Question: If I make the button myself, will I also be expressing the price?

Rudolf Steiner: In that case you will also, under certain circumstances, lose the most; because you cannot use it at all!

Interjection: I would like to assume that I need it.

Rudolf Steiner: Then the question arises as to why you need the product. If you change it in such a way – it can be a small or a large change – that it acquires a reality value, then perhaps you will lose nothing.

Remark: I need it for consumption, that is, for destruction.

Rudolf Steiner: In agriculture, other adjustments occur. If the division of labor were carried out, it would also apply there. But you will hardly have the opportunity to utilize what has been produced under the division of labor if you retain it, in such a way that it produces a reduction in costs.

A loaf of bread is still very close to agriculture. Nevertheless, we have had a rather disastrous experience with this loaf of bread. We induced a member of our society, with quite good intentions – it was before the war – to produce hygienic and otherwise good bread. And this bread was then only given to our members; others did not take it. The bread became so expensive that it simply could not be sold.

Note: That was high-quality bread.

Rudolf Steiner: If the price difference had only been justified by the quality, then it could have been justified. But the price difference was much greater, only partly due to the fact that the general production was subject to the principle of a more extensive division of labor than that of our member.
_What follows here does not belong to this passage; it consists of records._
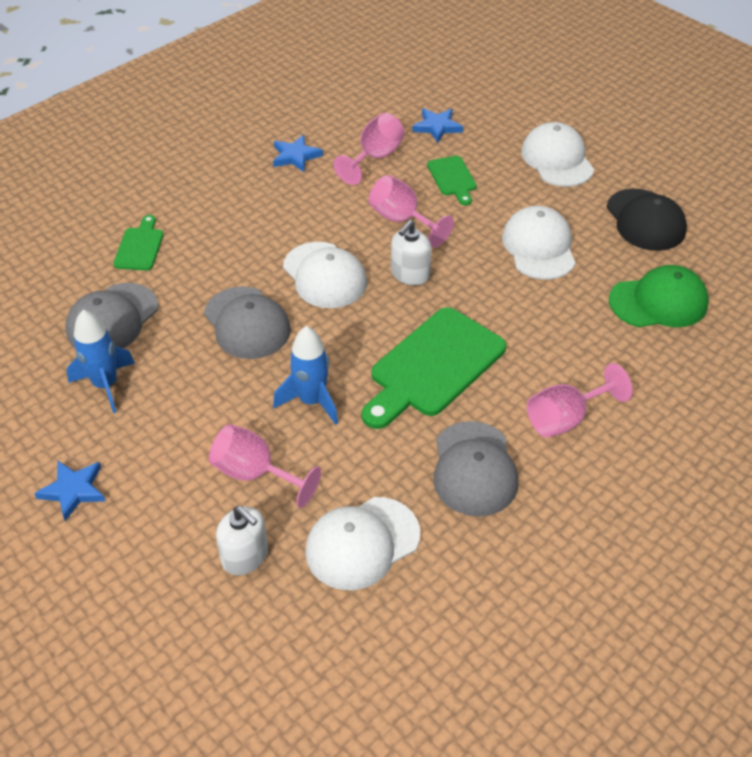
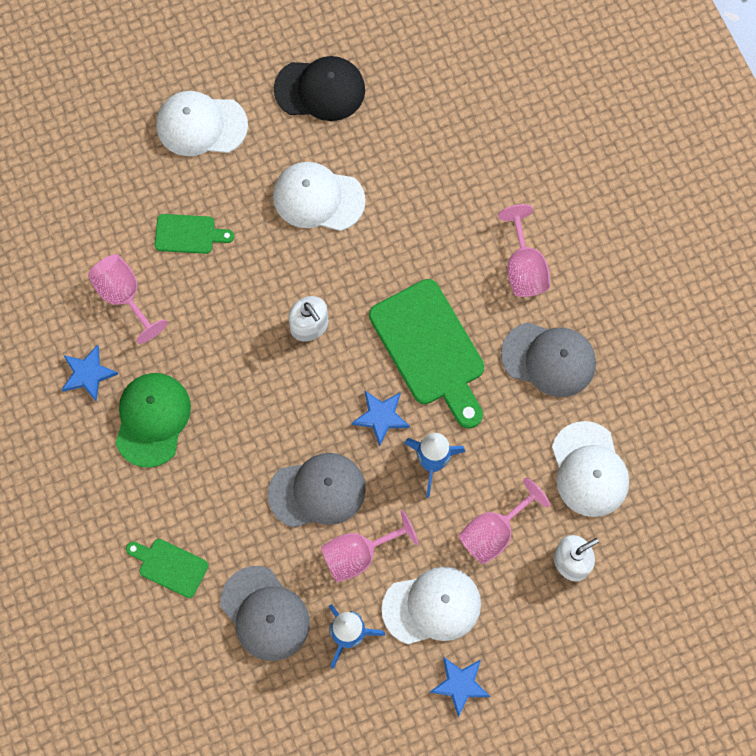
camera: 70 degrees left, 25 degrees up
(324, 275) = (281, 402): white cap -> white cap (432, 606)
(402, 220) = (232, 305): pink goblet -> pink goblet (358, 554)
(437, 127) = (99, 216): blue star -> blue star (381, 417)
(658, 302) = (425, 132): green cap -> green cap (152, 419)

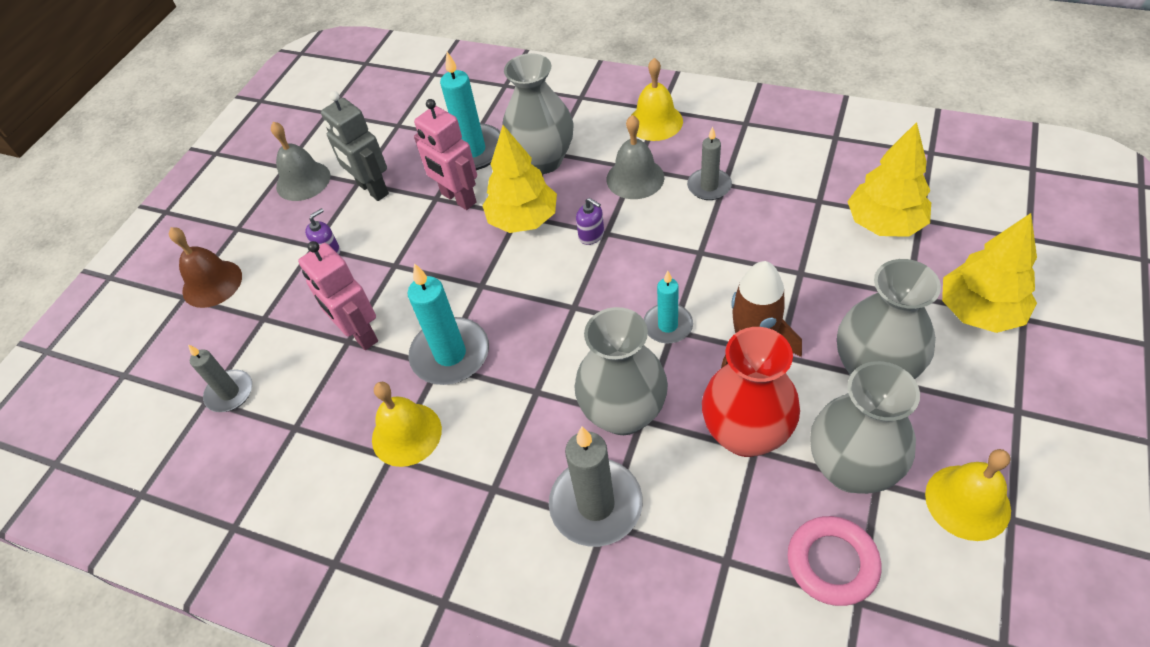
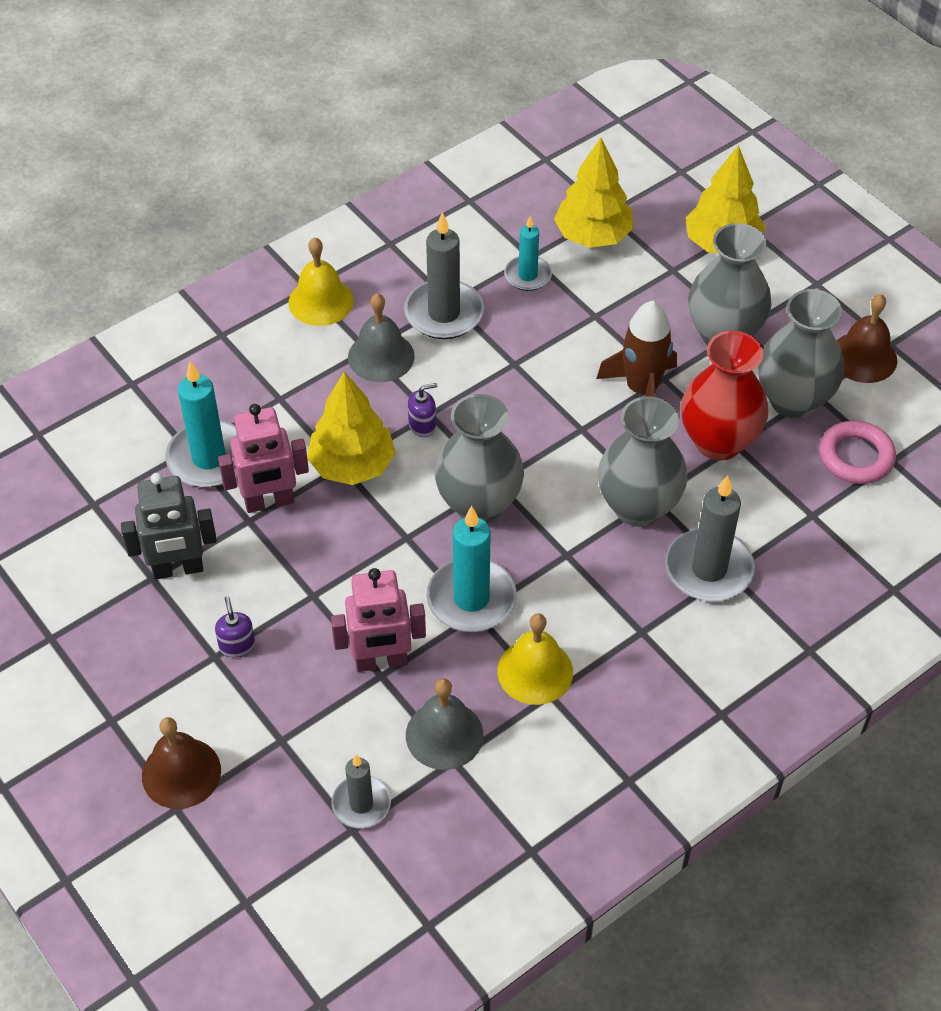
camera: 65 degrees left, 0 degrees up
(303, 181) = (95, 628): grey bell -> grey bell (444, 735)
(543, 160) = (285, 410): grey vase -> grey vase (479, 504)
(668, 325) = (574, 429): turquoise candle -> turquoise candle (527, 275)
(709, 186) = (444, 313): grey candle -> grey candle, size x1.64
(967, 502) = (863, 357): yellow bell -> brown bell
And he produced in such a way that he did not distribute his production among as many people as the others; so he produced much more expensively.

Question: What about fashion pieces?

Rudolf Steiner: But here we are now in the aesthetic field, no longer in the economic field. I did not want to touch on the question of whether it might not be extraordinarily good if the division of labor were avoided in certain fields. I am even opposed to the division of labor being carried out in all areas, but not for economic reasons, but for reasons of taste. I find it even horrible when the division of labor is carried out down to the last detail, for example, in human clothing. But here we have to say: we must of course assert the free spiritual life, which would naturally cost us something at first. It would make some things more expensive, but there would be a balance, even though some products that are not included in the division of labor become more expensive. Please do not misunderstand me as wanting to be a fanatic. ...

Question: What if there are significantly more traders than are economically justified?

Rudolf Steiner: What I have said is based on the premise that there are just as many traders as are economically justified. We are not dealing with a straightforward progression, but with a maximum-minimum direction. At a certain point in the number of traders, we have the most favorable influence of the merchant class. Below and above that, it is unfavorable.

Question: Is the number determinable?

Rudolf Steiner: If there is any rational economic activity at all, then the number of traders can be determined, as can the number of producers. Today, you have the principle of rational economic activity nowhere. People do not consider how an enormous amount of unnecessary work is done. Just think of the printing press. If you were to spare all this unnecessary work, then you would get an approximation to the natural numbers everywhere. Sparing unnecessary work already provides a reduction of the natural numbers of the people employed in a sector. Today, the fact is that the merchant class actually consumes more than the producers themselves. At least for Germany.

There must be a certain number of traders for each article. But you will also have to bear in mind that sometimes even the merchant class is masked. It is replaced by something else, by the most diverse things. Just think how much of the merchant class, for example, can be replaced by setting up large bazaars. This creates a completely different economic category.